Wednesday, 2 February 2005

Disability Bill 2004: Second Stage (Resumed).

 

6:00 pm

Photo of Martin FerrisMartin Ferris (Kerry North, Sinn Fein)

This could have been a Bill for all sides of this House and civil society to rally round and welcome. It could have been an example of international best practice and a source of national pride. Instead, it is an occasion for anger and despair. Many people with disabilities in this State, who were optimistic that the Government had got the message after the last occasion, feel completely disrespected by this Bill and this Government. They have come to the conclusion that the PD-led coalition has no intention of ensuring that people with disabilities assume their rightful place as equals in our society.

Sinn Féin shares this sense of outrage, and we are not alone. The scope of dissatisfaction with this Bill is immense. It can be seen not only from the serious concerns raised by the Human Rights Commission, the Equality Authority and the Twenty-six Counties National Disability Authority but also the dozens of disability groups, large and small, which made impassioned submissions to the Joint Committee on Justice, Equality, Defence and Women's Rights since the Bill was published.

The Disability Legislation Consultation Group, the very group the Government invited to allegedly guide its approach to this new legislation, has, after its good-faith engagement in negotiations, failed to yield results. It identified ten fundamental flaws in the Bill. They are as follows. The definition of "disability" is too narrow and will exclude people from protection. Contrary to Government claims, it does not provide a clear right to an independent assessment of needs.

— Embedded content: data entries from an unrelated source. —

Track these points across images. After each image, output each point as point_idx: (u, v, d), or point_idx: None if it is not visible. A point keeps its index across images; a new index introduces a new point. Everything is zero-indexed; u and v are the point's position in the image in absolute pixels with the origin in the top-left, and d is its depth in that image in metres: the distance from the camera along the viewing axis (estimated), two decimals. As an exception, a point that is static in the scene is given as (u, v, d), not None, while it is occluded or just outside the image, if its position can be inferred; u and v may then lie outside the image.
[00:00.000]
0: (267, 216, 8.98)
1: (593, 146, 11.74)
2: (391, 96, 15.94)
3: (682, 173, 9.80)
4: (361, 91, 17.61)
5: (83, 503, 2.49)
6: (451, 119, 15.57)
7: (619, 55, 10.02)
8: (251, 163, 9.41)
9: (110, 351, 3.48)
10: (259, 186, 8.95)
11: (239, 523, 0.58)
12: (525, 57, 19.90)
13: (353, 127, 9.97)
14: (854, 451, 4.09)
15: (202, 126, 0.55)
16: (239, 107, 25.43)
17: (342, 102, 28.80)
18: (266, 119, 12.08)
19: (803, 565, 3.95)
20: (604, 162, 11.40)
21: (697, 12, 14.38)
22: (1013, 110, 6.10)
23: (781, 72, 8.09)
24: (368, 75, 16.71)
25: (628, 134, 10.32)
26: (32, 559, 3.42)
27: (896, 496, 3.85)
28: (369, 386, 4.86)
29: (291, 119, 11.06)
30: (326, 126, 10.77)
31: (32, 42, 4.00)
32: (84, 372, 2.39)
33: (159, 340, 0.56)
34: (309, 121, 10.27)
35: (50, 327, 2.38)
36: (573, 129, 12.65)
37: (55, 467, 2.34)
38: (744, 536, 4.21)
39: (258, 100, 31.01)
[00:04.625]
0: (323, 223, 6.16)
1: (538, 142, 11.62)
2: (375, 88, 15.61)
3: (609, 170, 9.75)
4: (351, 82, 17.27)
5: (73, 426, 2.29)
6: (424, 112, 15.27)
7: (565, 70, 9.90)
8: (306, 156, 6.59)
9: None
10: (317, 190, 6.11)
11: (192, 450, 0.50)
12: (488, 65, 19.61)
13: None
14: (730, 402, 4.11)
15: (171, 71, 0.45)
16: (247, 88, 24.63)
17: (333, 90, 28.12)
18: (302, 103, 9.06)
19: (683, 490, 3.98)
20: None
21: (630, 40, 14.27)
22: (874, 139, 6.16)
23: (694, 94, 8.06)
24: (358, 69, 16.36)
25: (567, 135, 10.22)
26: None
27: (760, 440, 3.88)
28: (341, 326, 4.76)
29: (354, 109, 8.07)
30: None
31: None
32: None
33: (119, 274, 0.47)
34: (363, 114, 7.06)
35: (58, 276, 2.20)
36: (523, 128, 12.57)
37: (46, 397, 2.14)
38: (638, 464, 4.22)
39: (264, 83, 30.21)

It makes no provision for an individual person's right to progressivity on their unmet needs.

The system of complaints is too complex and is not independent. It does not provide for ring-fencing of disability specific resources. It does not impose a clear statutory duty on Departments and all public bodies to make public policies, plans, programmes and services accessible and fully include people with disabilities, and the sectoral plans are not an adequate substitute for that. It is in conflict with the Equal Status Act and undermines pre-existing protection for people with disabilities. That alone should provide enough justification to scrap the Bill as proposed.

The Human Rights Commission believes that some of the Bill's provisions also conflict with the European Convention on Human Rights, now incorporated into our domestic law. There is no onus to even review the operation of the legislation for effectiveness.

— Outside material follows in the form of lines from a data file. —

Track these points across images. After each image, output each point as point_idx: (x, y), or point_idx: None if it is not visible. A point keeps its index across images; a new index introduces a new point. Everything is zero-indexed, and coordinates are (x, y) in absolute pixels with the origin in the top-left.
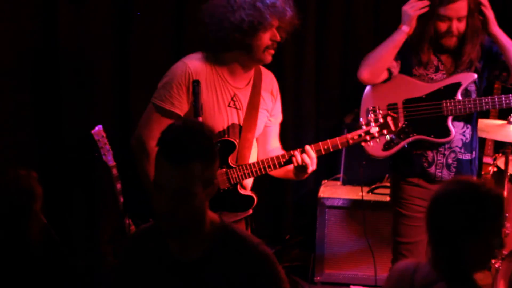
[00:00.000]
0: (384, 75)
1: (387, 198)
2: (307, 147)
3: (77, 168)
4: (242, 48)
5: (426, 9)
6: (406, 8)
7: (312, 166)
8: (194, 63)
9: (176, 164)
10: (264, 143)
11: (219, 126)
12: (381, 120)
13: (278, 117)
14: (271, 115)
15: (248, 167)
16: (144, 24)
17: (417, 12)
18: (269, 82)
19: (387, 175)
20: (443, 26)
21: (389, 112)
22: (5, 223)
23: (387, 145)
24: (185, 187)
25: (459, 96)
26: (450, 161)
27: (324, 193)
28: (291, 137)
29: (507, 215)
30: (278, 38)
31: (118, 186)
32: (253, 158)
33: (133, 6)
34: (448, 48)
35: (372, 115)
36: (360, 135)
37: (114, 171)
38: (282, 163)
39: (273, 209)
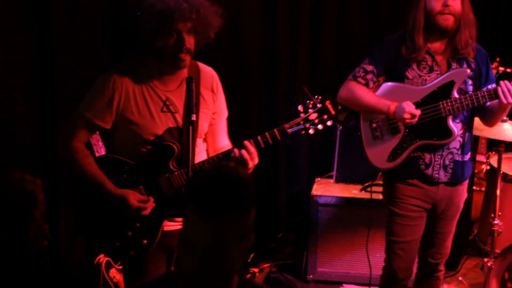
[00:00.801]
0: None
1: (380, 196)
2: (246, 142)
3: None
4: (152, 53)
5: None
6: (404, 117)
7: (252, 161)
8: (119, 73)
9: (211, 217)
10: (213, 142)
11: (154, 132)
12: (319, 105)
13: (223, 113)
14: (214, 113)
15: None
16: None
17: (410, 122)
18: (208, 79)
19: (380, 173)
20: (437, 4)
21: (327, 95)
22: (4, 222)
23: (392, 156)
24: (219, 243)
25: (455, 95)
26: (447, 162)
27: (317, 191)
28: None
29: (500, 213)
30: (185, 43)
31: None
32: (201, 158)
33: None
34: (446, 29)
35: (310, 101)
36: (298, 123)
37: None
38: (222, 159)
39: (266, 207)
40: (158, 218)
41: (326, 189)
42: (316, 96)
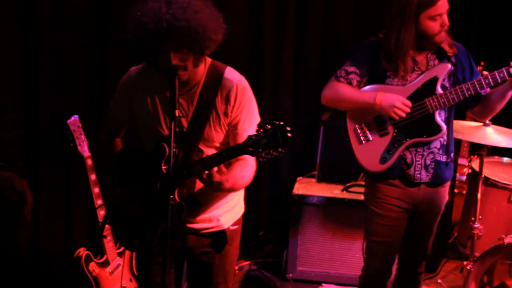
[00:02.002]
0: None
1: (362, 197)
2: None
3: (53, 158)
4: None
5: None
6: (395, 105)
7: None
8: (136, 72)
9: None
10: None
11: (159, 134)
12: (270, 131)
13: (243, 125)
14: (229, 123)
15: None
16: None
17: (397, 116)
18: (227, 87)
19: (362, 174)
20: (435, 25)
21: (281, 123)
22: None
23: (384, 158)
24: None
25: (439, 90)
26: (428, 162)
27: (298, 190)
28: None
29: (480, 217)
30: (171, 61)
31: (93, 176)
32: None
33: None
34: (440, 43)
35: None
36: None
37: (89, 161)
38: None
39: (247, 204)
40: (150, 219)
41: (308, 188)
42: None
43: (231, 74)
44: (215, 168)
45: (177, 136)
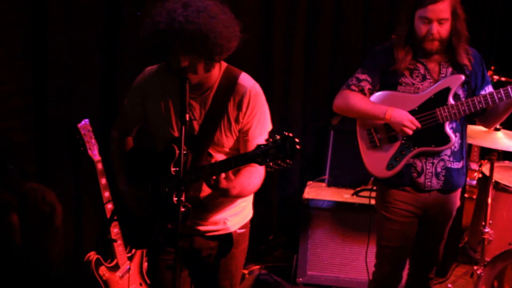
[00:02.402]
0: None
1: (372, 201)
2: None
3: (63, 162)
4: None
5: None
6: (404, 123)
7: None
8: (151, 72)
9: None
10: None
11: (170, 135)
12: (279, 141)
13: (254, 132)
14: (240, 129)
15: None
16: (134, 21)
17: (406, 132)
18: (240, 94)
19: (372, 178)
20: (423, 29)
21: (290, 135)
22: (27, 228)
23: (391, 164)
24: None
25: (451, 101)
26: (439, 169)
27: (308, 194)
28: None
29: (490, 221)
30: (180, 64)
31: (103, 181)
32: None
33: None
34: (431, 52)
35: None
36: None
37: (99, 165)
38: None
39: (257, 209)
40: (155, 216)
41: (317, 192)
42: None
43: (246, 80)
44: (223, 175)
45: (187, 139)
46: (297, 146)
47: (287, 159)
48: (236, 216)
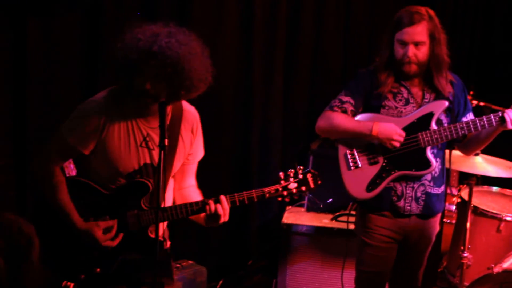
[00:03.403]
0: None
1: (351, 226)
2: (222, 198)
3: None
4: (125, 87)
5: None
6: (393, 138)
7: (224, 218)
8: (108, 100)
9: None
10: (180, 180)
11: (130, 166)
12: (300, 176)
13: (198, 155)
14: (189, 153)
15: (160, 211)
16: (116, 27)
17: (394, 145)
18: (190, 120)
19: (351, 203)
20: (401, 51)
21: (311, 170)
22: (2, 264)
23: (371, 186)
24: None
25: (433, 126)
26: (419, 194)
27: (288, 219)
28: (257, 162)
29: (469, 246)
30: (146, 86)
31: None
32: (170, 198)
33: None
34: (408, 74)
35: (292, 170)
36: (277, 190)
37: None
38: (195, 210)
39: (237, 233)
40: (117, 251)
41: (297, 217)
42: (299, 167)
43: (188, 105)
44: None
45: (149, 171)
46: (319, 181)
47: (309, 190)
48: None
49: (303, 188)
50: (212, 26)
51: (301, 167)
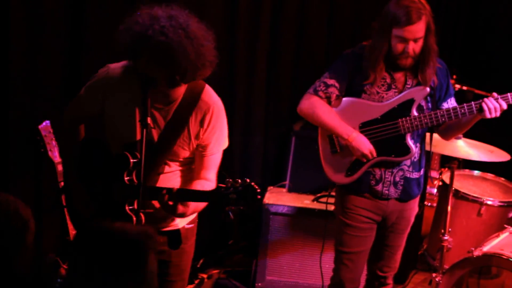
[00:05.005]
0: None
1: (332, 207)
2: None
3: (22, 164)
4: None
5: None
6: (364, 152)
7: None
8: (115, 70)
9: None
10: (198, 171)
11: (128, 138)
12: (240, 188)
13: (213, 149)
14: (199, 144)
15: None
16: (99, 18)
17: (361, 160)
18: (203, 110)
19: (332, 184)
20: (399, 47)
21: (252, 184)
22: None
23: (350, 171)
24: None
25: (414, 113)
26: (397, 179)
27: (269, 200)
28: (240, 143)
29: (450, 229)
30: (143, 69)
31: (63, 183)
32: (171, 182)
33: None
34: (404, 67)
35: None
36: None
37: (59, 167)
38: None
39: (217, 213)
40: (101, 216)
41: (278, 198)
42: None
43: (209, 95)
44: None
45: (146, 146)
46: (258, 196)
47: (247, 206)
48: None
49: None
50: (194, 14)
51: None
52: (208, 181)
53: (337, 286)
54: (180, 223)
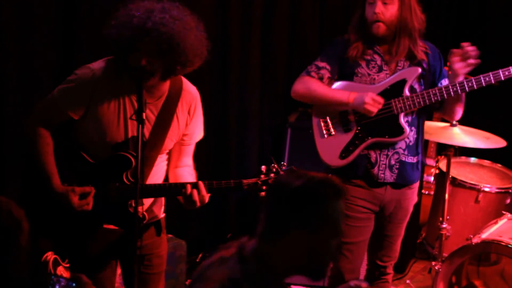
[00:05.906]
0: None
1: None
2: (200, 184)
3: (18, 165)
4: (120, 63)
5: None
6: (368, 102)
7: (201, 203)
8: (101, 70)
9: None
10: (176, 159)
11: (118, 137)
12: (281, 173)
13: (195, 136)
14: (185, 134)
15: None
16: (91, 16)
17: (369, 111)
18: (188, 100)
19: (329, 175)
20: (369, 11)
21: (293, 167)
22: None
23: (344, 153)
24: None
25: (406, 93)
26: (393, 162)
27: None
28: (235, 135)
29: (448, 217)
30: (142, 62)
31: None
32: (158, 175)
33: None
34: (377, 36)
35: (275, 165)
36: (256, 183)
37: None
38: (173, 191)
39: (216, 207)
40: (98, 221)
41: None
42: (282, 163)
43: (189, 85)
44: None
45: (136, 144)
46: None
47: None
48: (161, 204)
49: None
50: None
51: (285, 163)
52: (190, 167)
53: (336, 277)
54: (159, 214)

The Taoiseach and the Ministers concerned are well aware of these and literally hundreds of other specified critiques that have been levelled at the Bill by many thoughtful people who have the most to gain but also the most to lose. This cynical Government knew of these concerns even before the Bill hit the printing presses.

The consultation on the Bill was a sham and the launch of the so-called national disability strategy was just another Government PR spectacle, a shiny object dangled to distract attention from its total lack of commitment to real rights and real progress. However, the people have not been fooled. The Disability Federation of Ireland has continually argued that good intentions are not enough and that we need to get it right. There must be a seismic shift in attitudes. This would require compulsion, it must be legislated for and can no longer be left to discretion and patronage. The DFI is correct. The Oireachtas has a choice: it can endorse the Bill and maintain the status quo, thereby obliging people with disabilities to remain second-class citizens and petitioners on the margins of society; or it can reject it and introduce better legislation which offers full inclusion.

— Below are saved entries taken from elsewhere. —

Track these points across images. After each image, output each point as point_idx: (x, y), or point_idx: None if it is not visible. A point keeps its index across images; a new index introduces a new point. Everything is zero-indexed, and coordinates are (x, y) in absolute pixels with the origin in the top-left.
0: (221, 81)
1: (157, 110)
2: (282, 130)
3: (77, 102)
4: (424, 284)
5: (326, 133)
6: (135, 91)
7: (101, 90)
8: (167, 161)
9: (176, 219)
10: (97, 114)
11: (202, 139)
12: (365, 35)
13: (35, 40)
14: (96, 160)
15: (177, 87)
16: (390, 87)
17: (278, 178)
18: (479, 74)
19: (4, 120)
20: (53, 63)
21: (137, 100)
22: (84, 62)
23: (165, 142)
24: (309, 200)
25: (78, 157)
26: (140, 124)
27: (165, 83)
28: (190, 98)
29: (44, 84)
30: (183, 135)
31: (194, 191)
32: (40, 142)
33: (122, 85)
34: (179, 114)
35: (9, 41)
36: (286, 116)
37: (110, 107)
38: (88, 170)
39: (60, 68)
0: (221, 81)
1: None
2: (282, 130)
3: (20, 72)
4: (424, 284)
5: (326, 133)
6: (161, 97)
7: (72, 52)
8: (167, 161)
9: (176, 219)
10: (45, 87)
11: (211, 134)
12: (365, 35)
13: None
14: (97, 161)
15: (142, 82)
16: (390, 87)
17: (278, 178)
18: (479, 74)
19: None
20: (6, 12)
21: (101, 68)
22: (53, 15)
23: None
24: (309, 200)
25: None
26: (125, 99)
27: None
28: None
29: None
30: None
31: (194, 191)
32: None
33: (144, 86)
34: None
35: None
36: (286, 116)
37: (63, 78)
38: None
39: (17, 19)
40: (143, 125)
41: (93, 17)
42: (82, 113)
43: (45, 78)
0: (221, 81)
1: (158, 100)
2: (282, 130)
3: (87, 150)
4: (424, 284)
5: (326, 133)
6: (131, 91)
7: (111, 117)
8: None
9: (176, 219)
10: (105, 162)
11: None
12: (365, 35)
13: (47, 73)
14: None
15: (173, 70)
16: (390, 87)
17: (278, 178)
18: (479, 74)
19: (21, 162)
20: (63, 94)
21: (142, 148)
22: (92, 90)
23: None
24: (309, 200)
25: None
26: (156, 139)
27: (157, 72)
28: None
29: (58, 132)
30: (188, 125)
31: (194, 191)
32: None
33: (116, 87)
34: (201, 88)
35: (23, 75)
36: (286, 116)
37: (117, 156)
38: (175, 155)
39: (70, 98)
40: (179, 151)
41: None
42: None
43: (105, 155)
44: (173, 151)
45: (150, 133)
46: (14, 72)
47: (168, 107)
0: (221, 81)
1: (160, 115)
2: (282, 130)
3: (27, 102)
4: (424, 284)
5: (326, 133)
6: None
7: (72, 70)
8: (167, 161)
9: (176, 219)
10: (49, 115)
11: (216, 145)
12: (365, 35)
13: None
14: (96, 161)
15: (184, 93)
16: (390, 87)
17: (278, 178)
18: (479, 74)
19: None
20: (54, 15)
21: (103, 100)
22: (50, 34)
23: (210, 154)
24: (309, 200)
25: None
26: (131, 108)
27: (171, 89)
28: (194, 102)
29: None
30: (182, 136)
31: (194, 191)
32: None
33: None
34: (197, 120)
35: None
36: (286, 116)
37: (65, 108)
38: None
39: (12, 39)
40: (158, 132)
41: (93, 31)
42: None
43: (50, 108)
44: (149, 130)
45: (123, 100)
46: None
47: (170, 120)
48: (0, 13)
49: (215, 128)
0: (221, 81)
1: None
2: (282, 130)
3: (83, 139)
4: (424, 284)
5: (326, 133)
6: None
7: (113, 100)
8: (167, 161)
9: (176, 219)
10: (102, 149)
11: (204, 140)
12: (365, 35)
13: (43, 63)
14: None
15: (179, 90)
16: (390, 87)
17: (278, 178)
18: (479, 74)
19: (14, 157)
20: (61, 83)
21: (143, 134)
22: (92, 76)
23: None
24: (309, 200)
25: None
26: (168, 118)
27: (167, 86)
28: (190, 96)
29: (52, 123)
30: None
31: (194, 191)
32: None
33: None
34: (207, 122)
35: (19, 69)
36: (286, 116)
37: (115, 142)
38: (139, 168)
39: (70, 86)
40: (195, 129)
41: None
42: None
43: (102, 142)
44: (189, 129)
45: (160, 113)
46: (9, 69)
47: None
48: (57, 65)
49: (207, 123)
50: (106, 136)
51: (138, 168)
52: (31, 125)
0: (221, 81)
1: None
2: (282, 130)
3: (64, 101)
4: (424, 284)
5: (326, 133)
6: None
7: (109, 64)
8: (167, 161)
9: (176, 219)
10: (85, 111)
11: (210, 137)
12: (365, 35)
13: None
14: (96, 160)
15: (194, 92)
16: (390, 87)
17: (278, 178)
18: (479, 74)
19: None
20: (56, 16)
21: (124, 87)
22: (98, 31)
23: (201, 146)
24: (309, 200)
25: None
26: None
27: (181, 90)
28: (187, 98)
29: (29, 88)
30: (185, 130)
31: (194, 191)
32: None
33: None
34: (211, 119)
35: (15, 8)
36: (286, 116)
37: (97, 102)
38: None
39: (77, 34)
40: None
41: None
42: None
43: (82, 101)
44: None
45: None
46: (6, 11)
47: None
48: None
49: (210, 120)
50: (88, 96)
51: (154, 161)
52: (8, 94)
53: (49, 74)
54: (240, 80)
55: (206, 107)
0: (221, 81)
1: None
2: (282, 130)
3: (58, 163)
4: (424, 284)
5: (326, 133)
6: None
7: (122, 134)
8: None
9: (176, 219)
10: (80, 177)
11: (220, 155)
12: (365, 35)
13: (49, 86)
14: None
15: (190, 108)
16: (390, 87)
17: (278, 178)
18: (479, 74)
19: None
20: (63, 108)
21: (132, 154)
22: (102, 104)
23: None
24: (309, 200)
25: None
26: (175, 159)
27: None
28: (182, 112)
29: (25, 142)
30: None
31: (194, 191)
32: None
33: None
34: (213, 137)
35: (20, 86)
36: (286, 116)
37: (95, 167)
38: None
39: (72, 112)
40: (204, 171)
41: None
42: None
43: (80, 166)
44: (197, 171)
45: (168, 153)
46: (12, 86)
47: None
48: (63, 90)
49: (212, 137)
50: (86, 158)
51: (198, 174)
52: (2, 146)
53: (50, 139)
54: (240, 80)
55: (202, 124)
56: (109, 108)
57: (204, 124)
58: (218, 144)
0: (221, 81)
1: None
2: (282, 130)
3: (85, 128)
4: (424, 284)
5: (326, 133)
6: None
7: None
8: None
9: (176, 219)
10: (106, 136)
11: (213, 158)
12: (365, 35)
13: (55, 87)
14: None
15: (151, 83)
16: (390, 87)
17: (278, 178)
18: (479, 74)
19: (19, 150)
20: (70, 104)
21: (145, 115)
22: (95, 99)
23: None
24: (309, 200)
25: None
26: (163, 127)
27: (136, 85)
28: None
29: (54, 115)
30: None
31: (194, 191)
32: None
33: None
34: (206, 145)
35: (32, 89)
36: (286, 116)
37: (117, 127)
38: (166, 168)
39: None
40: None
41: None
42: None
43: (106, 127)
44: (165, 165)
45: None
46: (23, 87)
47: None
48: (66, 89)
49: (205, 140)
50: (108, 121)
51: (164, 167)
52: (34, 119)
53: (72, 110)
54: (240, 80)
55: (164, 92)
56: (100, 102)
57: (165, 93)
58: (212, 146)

Sinn Féin Deputies know where they stand and they reject the Bill because they have a vision for a very different future. We want a fully accessible Ireland of equals where all people with disabilities can reach their true potential as individuals because society will no longer disable but will rather enable them. This will also be an Ireland where disability rights lawsuits will be rare, not because the Government will have blocked legal avenues for redress but because it will have listened, fulfilled its statutory duty to promote equality and inclusion, committed resources and affected profound social change.